Educação
Dores menstruais afetam rotina escolar de seis em cada dez estudantes, aponta pesquisa
Levantamento revela que cólicas e falta de estrutura levam alunas a faltar às aulas mensalmente; especialistas alertam para impactos na saúde e na educação.
Seis em cada dez estudantes dos ensinos fundamental e médio que menstruam, relatam que costumam ter a rotina escolar afetada por cólicas fortes e moderadas.
O dado é fruto de um estudo divulgado pelo Instituto Alana em parceria com o Instituto Equidade.info, que também apontou que cerca de quatro em cada dez alunas faltam às aulas mensalmente devido à dores menstruais.
A reportagem da Super Rádio Tupi conversou com algumas mulheres que convivem com frequência com dores menstruais.
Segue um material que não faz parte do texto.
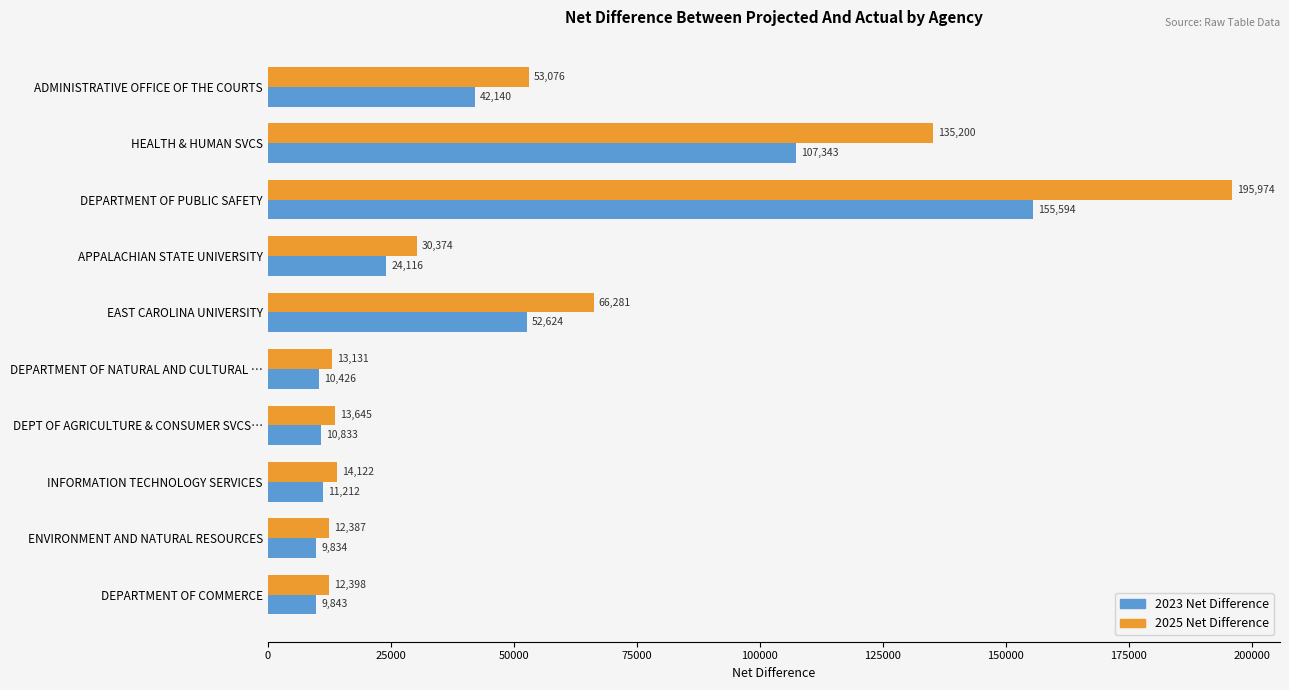

Which series has the widest spread of values?

2025 Net Difference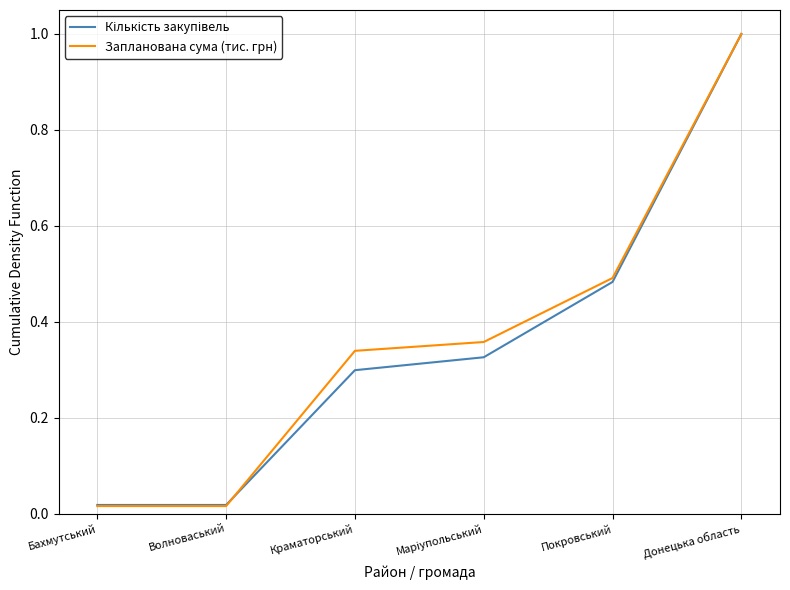

Which series changed the most between Волноваський and Покровський?

Запланована сума (тис. грн)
Segundo as entrevistadas, o principal sintoma que impede alunas de comparecerem às aulas é a cólica.
Outros sintomas são dores no corpo, cabeça, barriga, vergonha ou medo de vazamento, falta de banheiro ou produtos de higiene.
Segundo especialistas, a dor menstrual, quando tratada como algo normal na adolescência, pode gerar impactos que vão além do âmbito escolar.
O levantamento dos institutos Alana e Equidade.info foi realizado em fevereiro deste ano com 2.551 estudantes, sendo 770 estudantes que menstruam e 303 docentes.
181 gestores escolares das redes públicas e privadas de ensino de todas as regiões do país também foram ouvidos.
Em 2023, o governo federal lançou o programa Dignidade Menstrual, que garante absorventes gratuitos para pessoas de 10 a 49 anos inscritas no cadastro único.